В такой час Автандил замок не запирал. Случайные сюда не заглядывали, а своих, сдававших краденое, стеснять нечего. И все-таки Ванзаров вежливо постучал. Дверь ответила глухим эхом, но ростовщик открывать не спешил. Выждав, сколько хватило терпения – а его осталось на донышке, – Ванзаров забарабанил кулаком по железной обшивке. Даже если бы Автандил заснул, такой шум поднял бы его на ноги. Он уже должен был сыпать проклятиями, но из глубин подвала не доносилось ни звука. Это было чрезвычайно странно, совсем не в привычке Автандила.
Ванзаров осмотрел замок. Дверь держалась на хлипком язычке только для виду. С той стороны Автандил накидывал стальную пластину, которую не проломил бы и таран. Если запор на месте, дверь не шевельнется… Ванзаров пристроился и дернул не со всей силы, но так, чтобы хватило. Створка скрипнула и поддалась. Вырвался густой застоявшийся запах. Сносить его было трудно, но еще труднее было не дышать. Он заглянул через порог, чтобы позвать хозяина. Но этого не потребовалось.
Автандил лежал, привалившись к косяку. Тело расползлось бесформенной кучей. Полосатый халат распахнулся, раскрывая чистую сорочку и новые отглаженные брюки. Ростовщик таращил стеклянные глаза, разинув рот. Не нужен криминалист, чтобы определить: он мертв давно, не менее суток.
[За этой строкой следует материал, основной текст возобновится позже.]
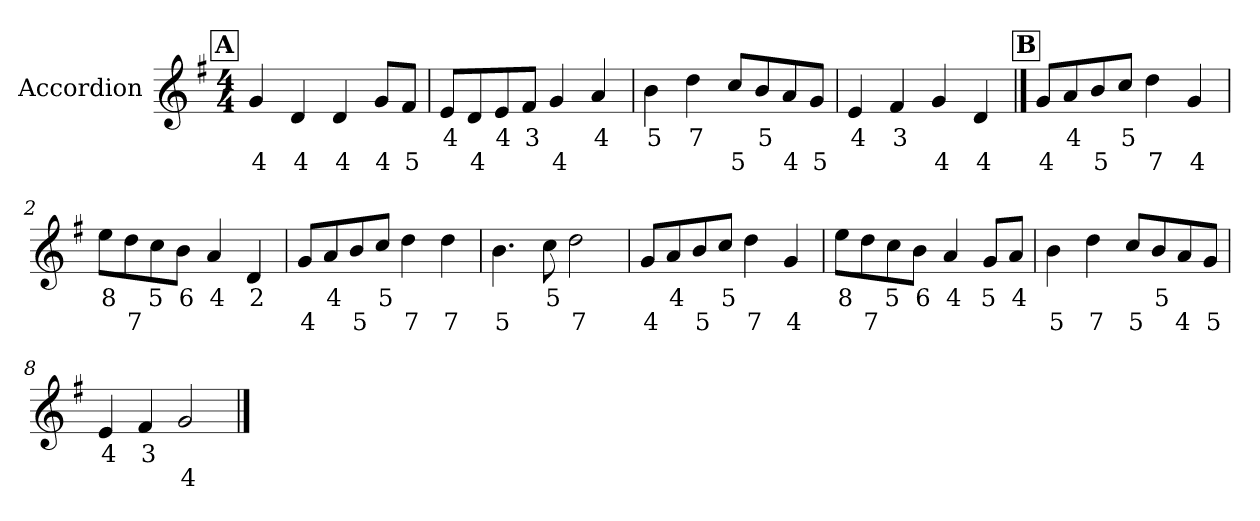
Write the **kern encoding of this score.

**kern	**text	**text
*part1	*part1	*part1
*staff1	*staff1	*staff1
*I"Accordion	*	*
*I'Acc.	*	*
*clefG2	*	*
*k[f#]	*	*
*M4/4	*	*
!!LO:REH:place=s1:a:B:fs=14:t=A
=1	=1	=1
!	!	!LO:LY:b
4g/	.	4
!	!	!LO:LY:b
4d/	.	4
!	!	!LO:LY:b
4d/	.	4
!	!	!LO:LY:b
8g/L	.	4
!	!	!LO:LY:b
8f#/J	.	5
=2	=2	=2
!	!LO:LY:b	!
8e/L	4	.
!	!	!LO:LY:b
8d/	.	4
!	!LO:LY:b	!
8e/	4	.
!	!LO:LY:b	!
8f#/J	3	.
!	!	!LO:LY:b
4g/	.	4
!	!LO:LY:b	!
4a/	4	.
=3	=3	=3
!	!LO:LY:b	!
4b\	5	.
!	!LO:LY:b	!
4dd\	7	.
!	!	!LO:LY:b
8cc/L	.	5
!	!LO:LY:b	!
8b/	5	.
!	!	!LO:LY:b
8a/	.	4
!	!	!LO:LY:b
8g/J	.	5
=4	=4	=4
!	!LO:LY:b	!
4e/	4	.
!	!LO:LY:b	!
4f#/	3	.
!	!	!LO:LY:b
4g/	.	4
!	!	!LO:LY:b
4d/	.	4
!!LO:LB:g=z
!!LO:REH:place=s1:a:B:fs=14:t=B
==1	==1	==1
!	!	!LO:LY:b
8g/L	.	4
!	!LO:LY:b	!
8a/	4	.
!	!	!LO:LY:b
8b/	.	5
!	!LO:LY:b	!
8cc/J	5	.
!	!	!LO:LY:b
4dd\	.	7
!	!	!LO:LY:b
4g/	.	4
=2	=2	=2
!	!LO:LY:b	!
8ee\L	8	.
!	!	!LO:LY:b
8dd\	.	7
!	!LO:LY:b	!
8cc\	5	.
!	!LO:LY:b	!
8b\J	6	.
!	!LO:LY:b	!
4a/	4	.
!	!LO:LY:b	!
4d/	2	.
=3	=3	=3
!	!	!LO:LY:b
8g/L	.	4
!	!LO:LY:b	!
8a/	4	.
!	!	!LO:LY:b
8b/	.	5
!	!LO:LY:b	!
8cc/J	5	.
!	!	!LO:LY:b
4dd\	.	7
!	!	!LO:LY:b
4dd\	.	7
=4	=4	=4
!	!	!LO:LY:b
4.b\	.	5
!	!LO:LY:b	!
8cc\	5	.
!	!	!LO:LY:b
2dd\	.	7
!!LO:LB:g=z
=5	=5	=5
!	!	!LO:LY:b
8g/L	.	4
!	!LO:LY:b	!
8a/	4	.
!	!	!LO:LY:b
8b/	.	5
!	!LO:LY:b	!
8cc/J	5	.
!	!	!LO:LY:b
4dd\	.	7
!	!	!LO:LY:b
4g/	.	4
=6	=6	=6
!	!LO:LY:b	!
8ee\L	8	.
!	!	!LO:LY:b
8dd\	.	7
!	!LO:LY:b	!
8cc\	5	.
!	!LO:LY:b	!
8b\J	6	.
!	!LO:LY:b	!
4a/	4	.
!	!LO:LY:b	!
8g/L	5	.
!	!LO:LY:b	!
8a/J	4	.
=7	=7	=7
!	!	!LO:LY:b
4b\	.	5
!	!	!LO:LY:b
4dd\	.	7
!	!	!LO:LY:b
8cc/L	.	5
!	!LO:LY:b	!
8b/	5	.
!	!	!LO:LY:b
8a/	.	4
!	!	!LO:LY:b
8g/J	.	5
=8	=8	=8
!	!LO:LY:b	!
4e/	4	.
!	!LO:LY:b	!
4f#/	3	.
!	!	!LO:LY:b
2g/	.	4
==	==	==
*-	*-	*-
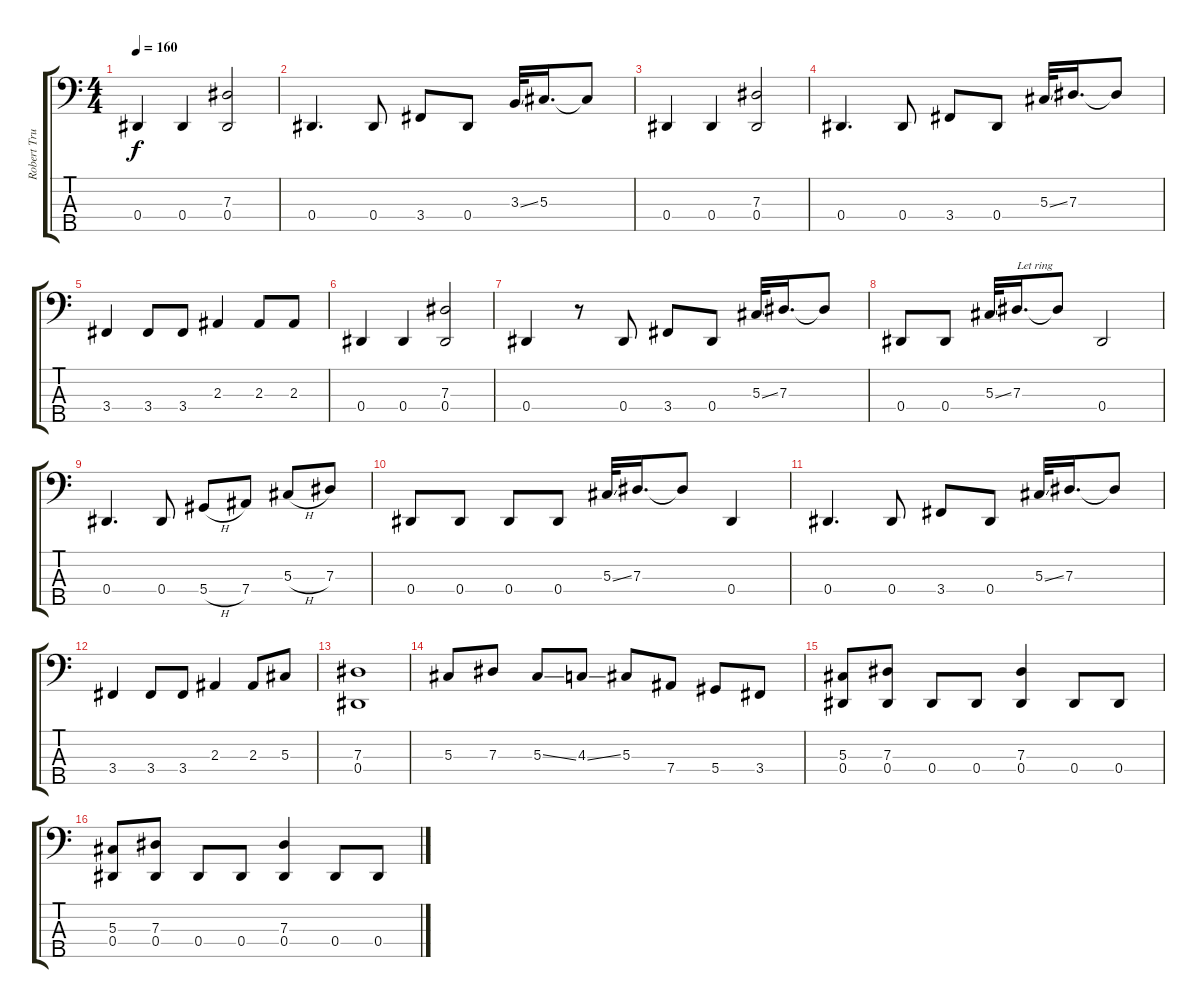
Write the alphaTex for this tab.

\track ("Robert Trujillo" "Robert Tru") {instrument electricbassfinger}
\staff {score tabs}
\tuning (Gb2 Db2 Ab1 Eb1 Bb0) {hide}
\ts (4 4)
\tempo 160
\clef f4
\ks c
0.4.4{dy f} 0.4.4 (7.3 0.4).2 |
0.4.4{d} 0.4.8 3.4.8 0.4.8 3.3{ss}.32 5.3.16{d} 5.3{t}.8 |
0.4.4 0.4.4 (7.3 0.4).2 |
0.4.4{d} 0.4.8 3.4.8 0.4.8 5.3{ss}.32 7.3.16{d} 7.3{t}.8 |
3.4.4 3.4.8 3.4.8 2.3.4 2.3.8 2.3.8 |
0.4.4 0.4.4 (7.3 0.4).2 |
0.4.4 r.8 0.4.8 3.4.8 0.4.8 5.3{ss}.32 7.3.16{d} 7.3{t}.8 |
0.4.8 0.4.8 5.3{ss}.32 7.3.16{d txt "Let ring"} 7.3{t}.8 0.4.2 |
0.4.4{d} 0.4.8 5.4{h}.8 7.4.8 5.3{h}.8 7.3.8 |
0.4.8 0.4.8 0.4.8 0.4.8 5.3{ss}.32 7.3.16{d} 7.3{t}.8 0.4.4 |
0.4.4{d} 0.4.8 3.4.8 0.4.8 5.3{ss}.32 7.3.16{d} 7.3{t}.8 |
3.4.4 3.4.8 3.4.8 2.3.4 2.3.8 5.3.8 |
(7.3 0.4).1 |
5.3.8 7.3.8 5.3{ss}.8 4.3{ss}.8 5.3.8 7.4.8 5.4.8 3.4.8 |
(5.3 0.4).8 (7.3 0.4).8 0.4.8 0.4.8 (7.3 0.4).4 0.4.8 0.4.8 |
(5.3 0.4).8 (7.3 0.4).8 0.4.8 0.4.8 (7.3 0.4).4 0.4.8 0.4.8
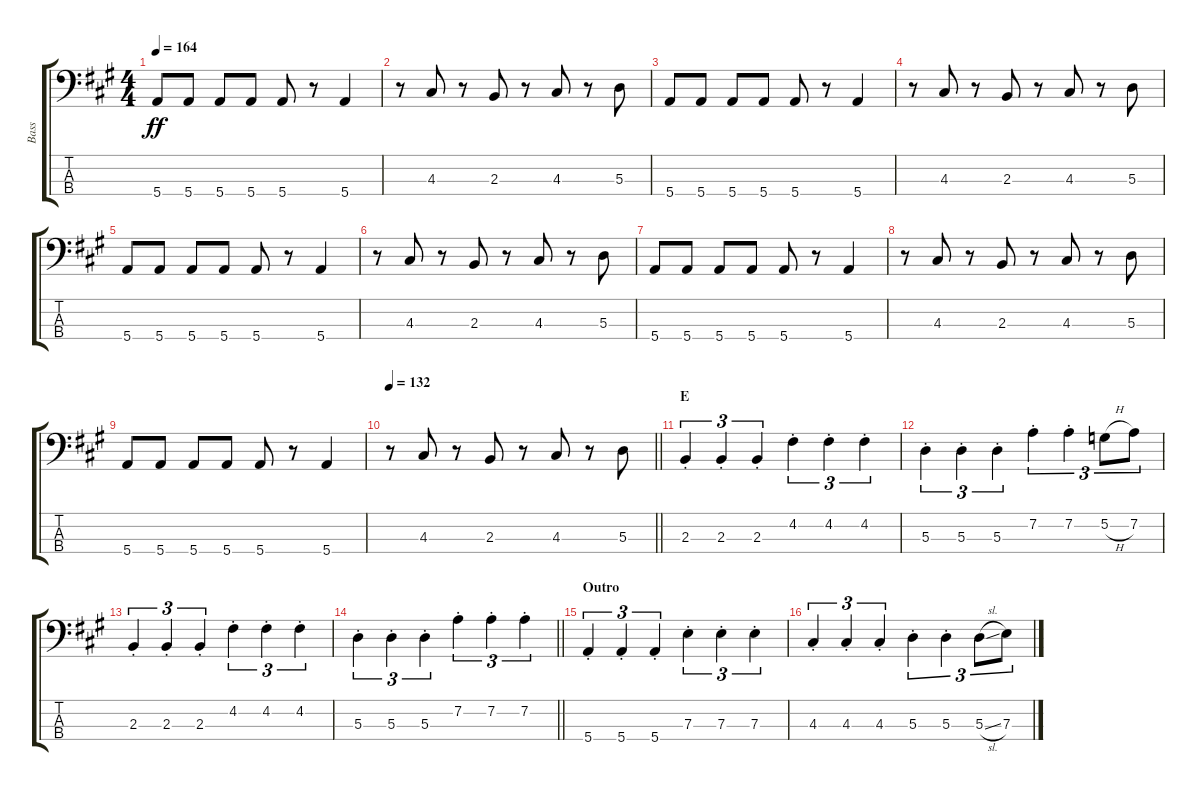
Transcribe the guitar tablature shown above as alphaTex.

\track ("Bass" "Bass") {instrument electricbassfinger}
\staff {score tabs}
\tuning (G2 D2 A1 E1) {hide}
\ts (4 4)
\tempo 164
\clef f4
\ks a
5.4.8{dy ff} 5.4.8 5.4.8 5.4.8 5.4.8 r.8 5.4.4 |
r.8 4.3.8 r.8 2.3.8 r.8 4.3.8 r.8 5.3.8 |
5.4.8 5.4.8 5.4.8 5.4.8 5.4.8 r.8 5.4.4 |
r.8 4.3.8 r.8 2.3.8 r.8 4.3.8 r.8 5.3.8 |
5.4.8 5.4.8 5.4.8 5.4.8 5.4.8 r.8 5.4.4 |
r.8 4.3.8 r.8 2.3.8 r.8 4.3.8 r.8 5.3.8 |
5.4.8 5.4.8 5.4.8 5.4.8 5.4.8 r.8 5.4.4 |
r.8 4.3.8 r.8 2.3.8 r.8 4.3.8 r.8 5.3.8 |
5.4.8 5.4.8 5.4.8 5.4.8 5.4.8 r.8 5.4.4 |
\tempo 132
\barLineRight lightlight
r.8 4.3.8 r.8 2.3.8 r.8 4.3.8 r.8 5.3.8 |
\section ("" "E")
2.3{st}.4{tu (3 2)} 2.3{st}.4{tu (3 2)} 2.3{st}.4{tu (3 2)} 4.2{st}.4{tu (3 2)} 4.2{st}.4{tu (3 2)} 4.2{st}.4{tu (3 2)} |
5.3{st}.4{tu (3 2)} 5.3{st}.4{tu (3 2)} 5.3{st}.4{tu (3 2)} 7.2{st}.4{tu (3 2)} 7.2{st}.4{tu (3 2)} 5.2{h}.8{tu (3 2)} 7.2.8{tu (3 2)} |
2.3{st}.4{tu (3 2)} 2.3{st}.4{tu (3 2)} 2.3{st}.4{tu (3 2)} 4.2{st}.4{tu (3 2)} 4.2{st}.4{tu (3 2)} 4.2{st}.4{tu (3 2)} |
\barLineRight lightlight
5.3{st}.4{tu (3 2)} 5.3{st}.4{tu (3 2)} 5.3{st}.4{tu (3 2)} 7.2{st}.4{tu (3 2)} 7.2{st}.4{tu (3 2)} 7.2{st}.4{tu (3 2)} |
\section ("" "Outro")
5.4{st}.4{tu (3 2)} 5.4{st}.4{tu (3 2)} 5.4{st}.4{tu (3 2)} 7.3{st}.4{tu (3 2)} 7.3{st}.4{tu (3 2)} 7.3{st}.4{tu (3 2)} |
4.3{st}.4{tu (3 2)} 4.3{st}.4{tu (3 2)} 4.3{st}.4{tu (3 2)} 5.3{st}.4{tu (3 2)} 5.3{st}.4{tu (3 2)} 5.3{sl}.8{tu (3 2)} 7.3.8{tu (3 2)}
Причина очевидна: из горла торчала обтесанная рукоятка финского ножа. Удар был нанесен точно в область сонной артерии, так, чтобы второго не потребовалось.
Внимание привлекла вещица, валявшаяся у лакированного ботинка ростовщика. Если бы не уличный свет, она так бы и затерялась в ворохе хлама, устилавшего пол. Ванзаров поднял ее, покрутил и сжал в кулаке. Вещица была твердой.
Сверху раздался строгий голос Ендрихина, не разрешавший кому-то пройти. Ему выразили возмущение, как это принято на Обводном: простым и доступным русским языком с переливами. Что будет делать ротмистр, Ванзарова не волновало. У него оставалось слишком мало времени. А надо было сделать то, ради чего он притащился сюда.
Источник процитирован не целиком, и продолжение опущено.